Um fracasso necessário para a poesia, talvez: “A casa, toda a casa, logo foi ela/ quem sumiu dentro de alguém.” (“Casa de camas”). Da queda de uma colega de escola nascem, simultaneamente, as experiências com a arte e a morte, em um poema cujo título (“Sabiá sabia já”) invoca um dos símbolos do país, desde Gonçalves Dias.
É o país, portanto, que ensina a queda e conclama, dessa forma, à poesia? No poema “Tia Eulália”, afirma-se esta política inconformista desde a infância:

Tia Eulália não era da xiba,
mas revelava querer
juntar Marx e Freud
pruma teoria-mundo outra,
a Tia Eulália camarada

Formalmente, Zeh Gustavo busca o difícil equilíbrio entre ambos por meio da invenção de palavras e de um uso pessoal do léxico, em poemas escritos com versos livres e brancos.
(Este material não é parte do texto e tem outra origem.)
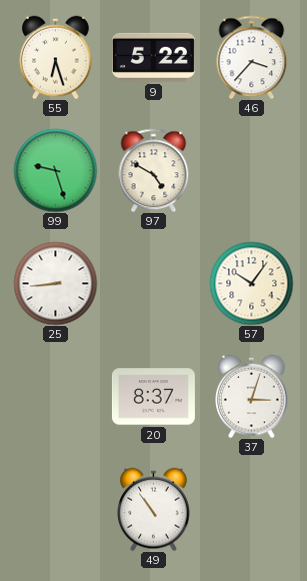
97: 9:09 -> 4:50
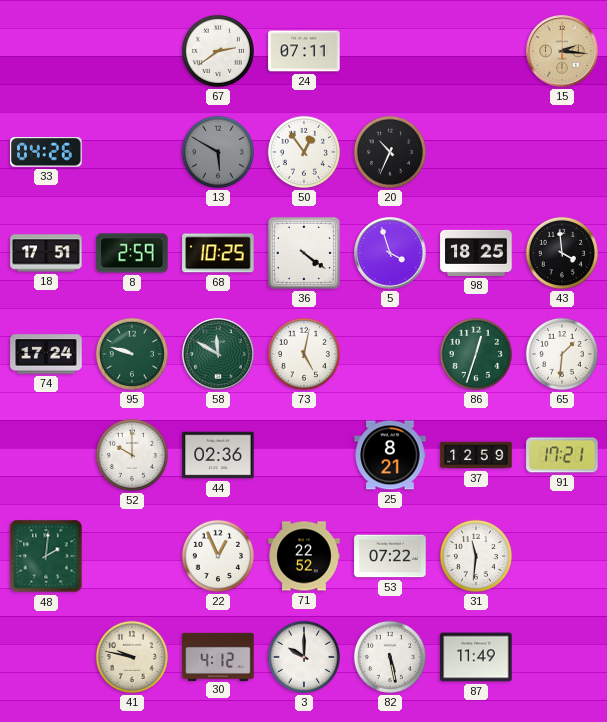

Nos melhores momentos surgem surpresas sintáticas (“A linguagem nos língua.”); nos menores, Manoel de Barros é evocado (“um assobio me entorta”).
O diálogo com a arte é outra das linhas de força do livro. Em “Fernando Toledo e Newton Cavalcanti”, encontramos outra solução para o suprimido: “Por sua vez, mudo que é mudo não cala:/ toca instrumentos inexistidos/ ou parcamente frequentados.”, e  a aposta nas linguagens artísticas que usem o silêncio para dizer o que é recalcado pessoal e socialmente, algo que somente poderia ser dito através da falha: “Meus brônquios falham intervalos musicais”, escreve em “A conta da carne”.
Nessa aventura de dizer a partir do censurado sem calar a censura, na tentativa de torná-la, ela mesma, poética, Zeh Gustavo dá um passo além do livro anterior, A Perspectiva do Quase. Agora, temos algo aquém do quase: “Conto palavras, uma por nenhuma.”


Pádua Fernandes
Autor, entre outras obras, dos livros de poesia Cinco lugares da fúria (São Paulo: Hedra, 2008), Cálcio (Lisboa: Averno, 2012), Código Negro (Desterro: Cultura e barbárie, 2013).